__EXTRACT__:
--- START ---

‘We Have to Try’: Lawmakers Rush to Assist in Afghanistan Evacuations.



WASHINGTON — Consumed with trying to help dozens of Afghans escape their country as U.S. troops prepared to withdraw, aides to Representative Michael Waltz, Republican of Florida, shifted their work schedules to Afghanistan’s time zone, coming in after midnight so they could talk evacuees through Taliban checkpoints.

Representative Elissa Slotkin, Democrat of Michigan, and her staff began what she called “a tense, 10-day odyssey” involving two nations’ militaries and several nongovernmental organizations to help evacuate 114 Afghans from Kabul.

Senator Jon Ossoff, Democrat of Georgia, called a former military officer working for a private company as part of a frantic effort to try to extract two orphans lost in a crowd at Hamid Karzai International Airport in Kabul.

--- END ---

__Calibrated multi-view image sets__:
--- START ---

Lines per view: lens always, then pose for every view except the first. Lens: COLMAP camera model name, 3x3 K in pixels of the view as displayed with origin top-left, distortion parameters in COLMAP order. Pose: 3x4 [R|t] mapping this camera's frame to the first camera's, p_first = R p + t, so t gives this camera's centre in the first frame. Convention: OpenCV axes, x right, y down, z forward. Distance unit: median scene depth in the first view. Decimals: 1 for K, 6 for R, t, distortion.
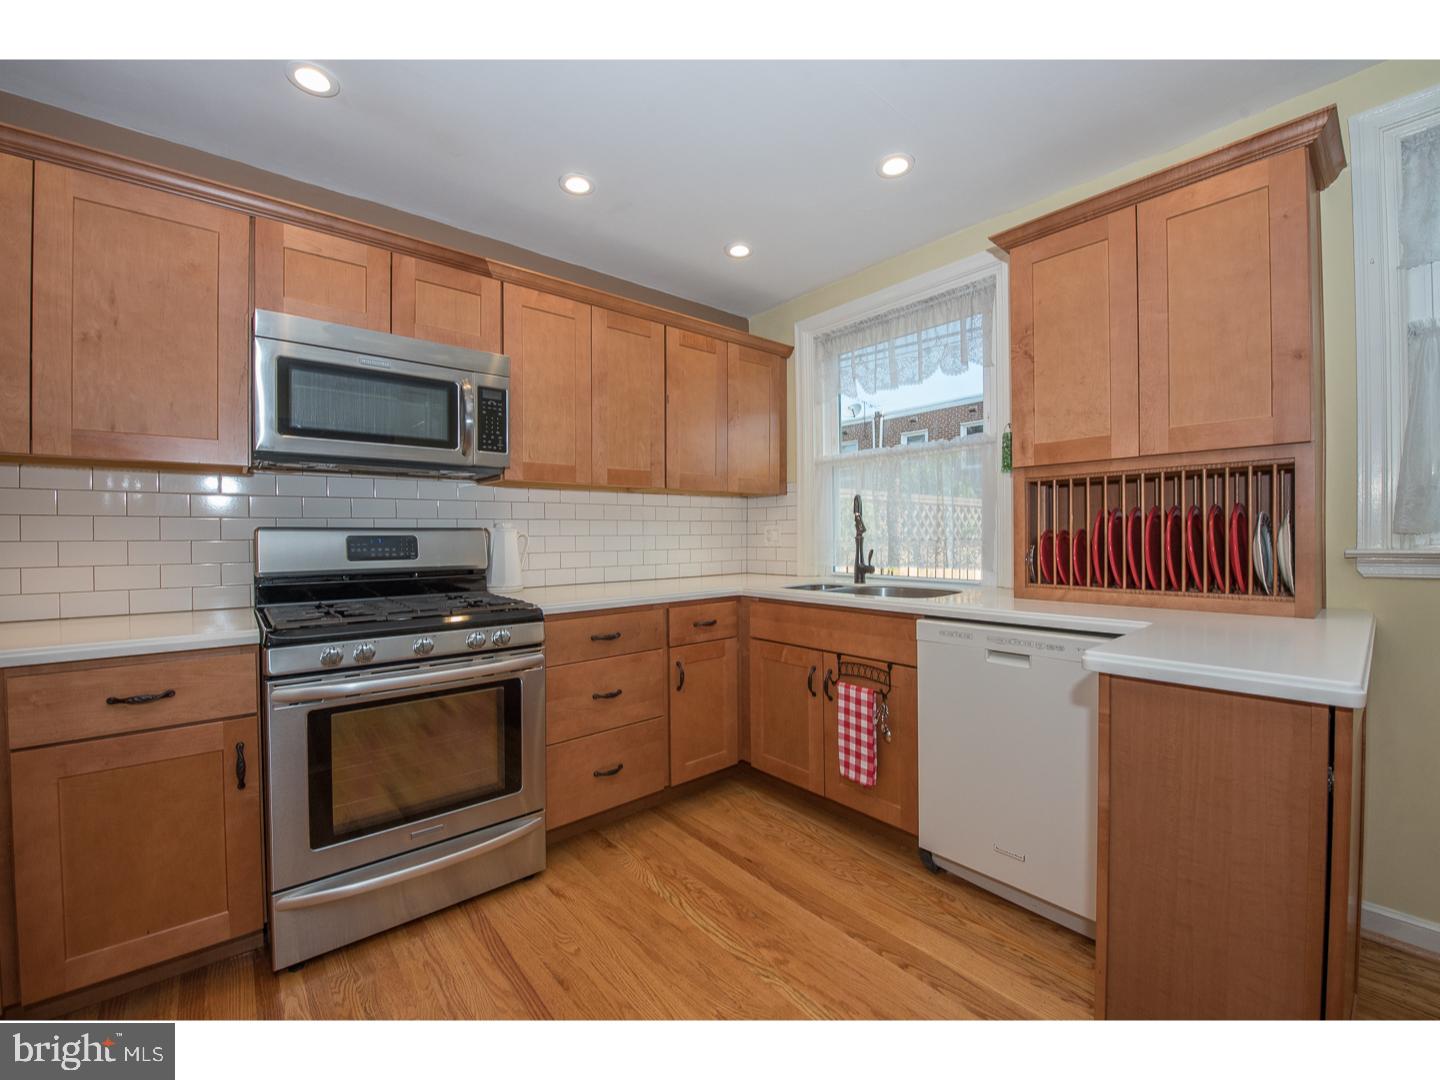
lens RADIAL K [[573.2, 0, 722.5], [0, 573.2, 542.4], [0, 0, 1]] dist [-0.018736, -0.000544]
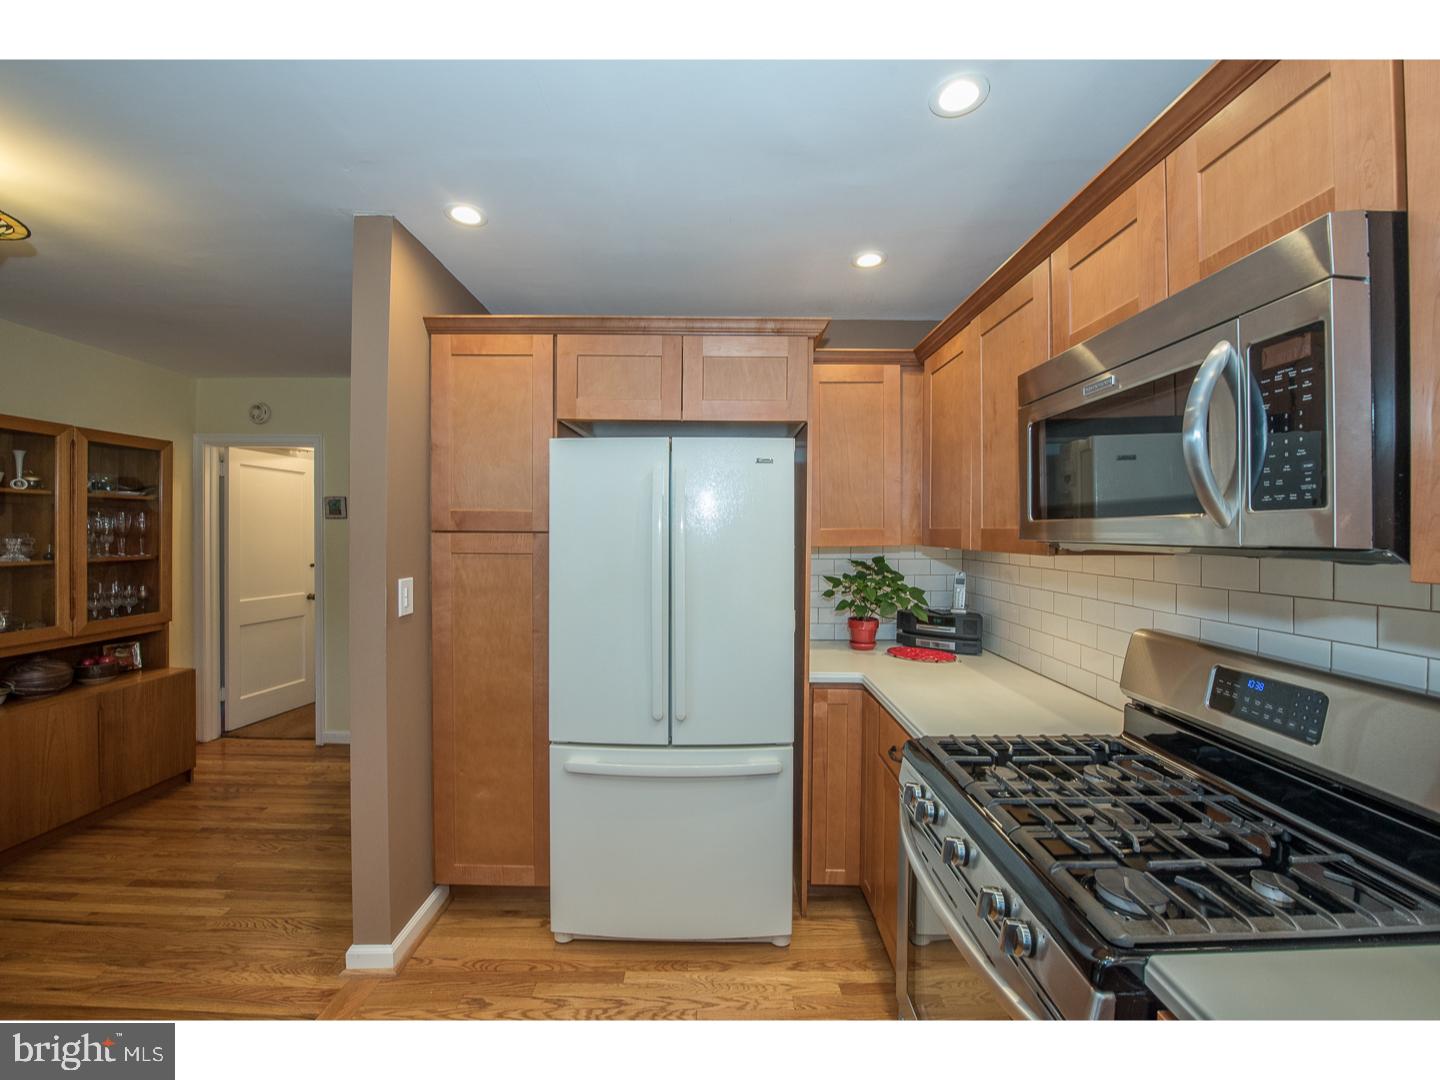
lens RADIAL K [[573.2, 0, 719.4], [0, 573.2, 531.3], [0, 0, 1]] dist [-0.018736, -0.000544]
pose [[-0.641573, 0.003154, -0.767055, 0.140233], [-0.002036, 0.999981, 0.005815, -0.199882], [0.767059, 0.005293, -0.641554, 1.308493]]
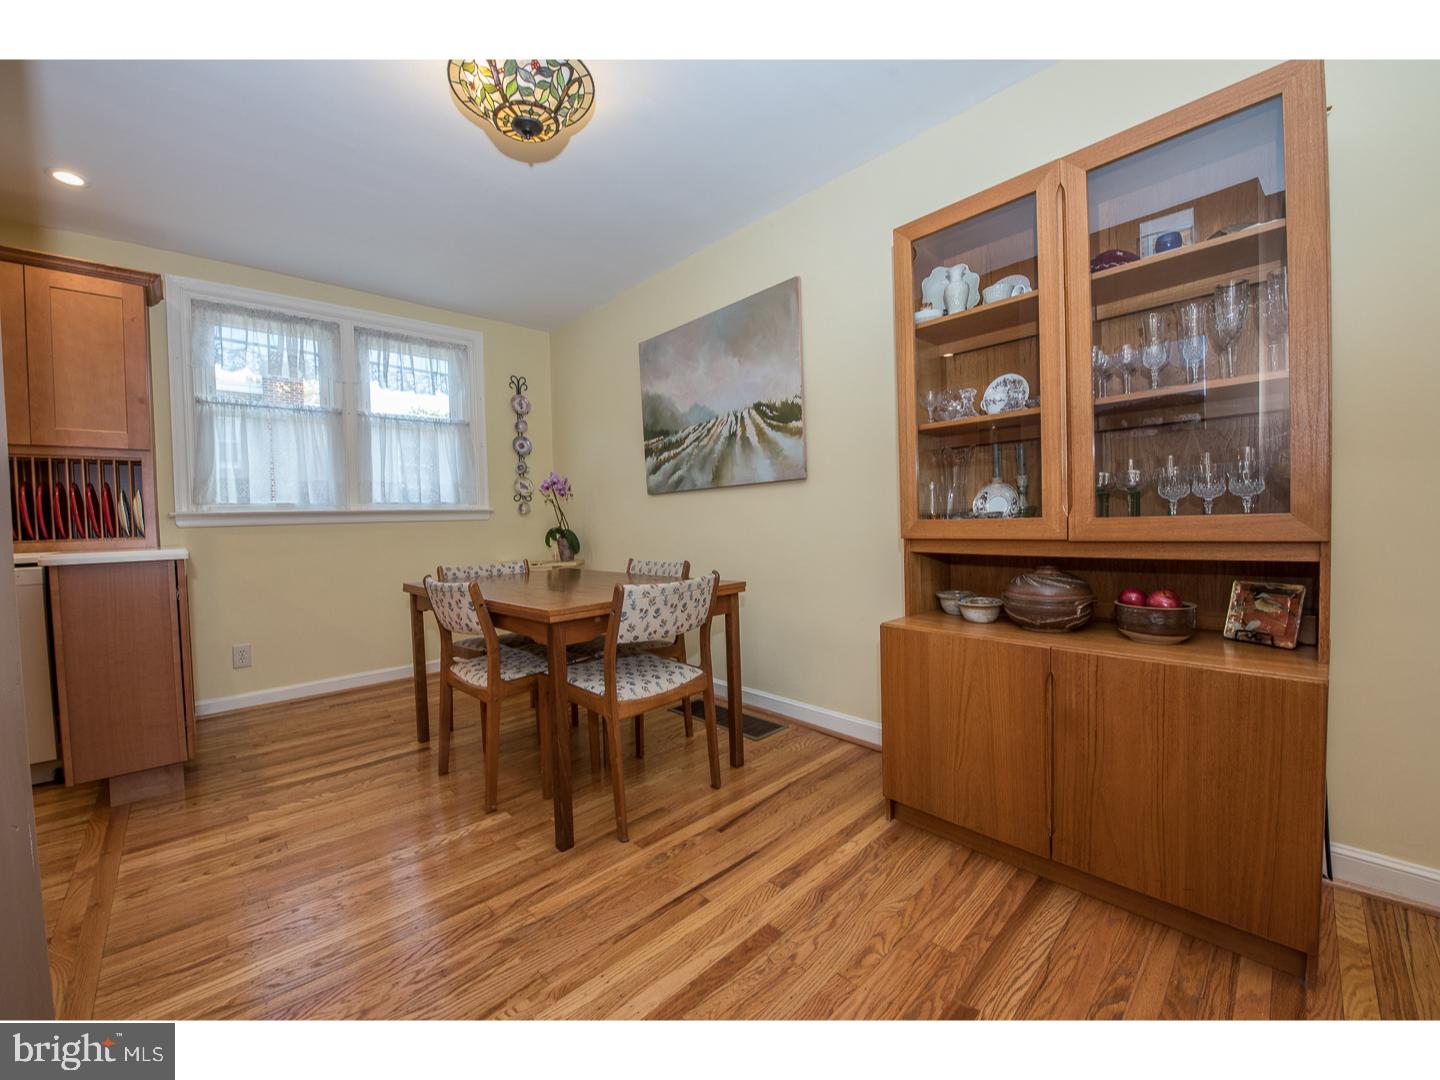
lens RADIAL K [[573.2, 0, 724.6], [0, 573.2, 535.5], [0, 0, 1]] dist [-0.018736, -0.000544]
pose [[-0.068146, -0.026322, 0.997328, -0.855205], [0.028271, 0.999200, 0.028303, 0.093708], [-0.997275, 0.030124, -0.067348, -0.692051]]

--- END ---

__WORK TASK__: Using the evacuation article above, explain in one to three sentences why Representative Michael Waltz's aides came into work after midnight.

__RESPONSE TO THE TASK__: Waltz's aides had shifted their work schedules to Afghanistan's time zone. Coming in after midnight let them talk evacuees through Taliban checkpoints.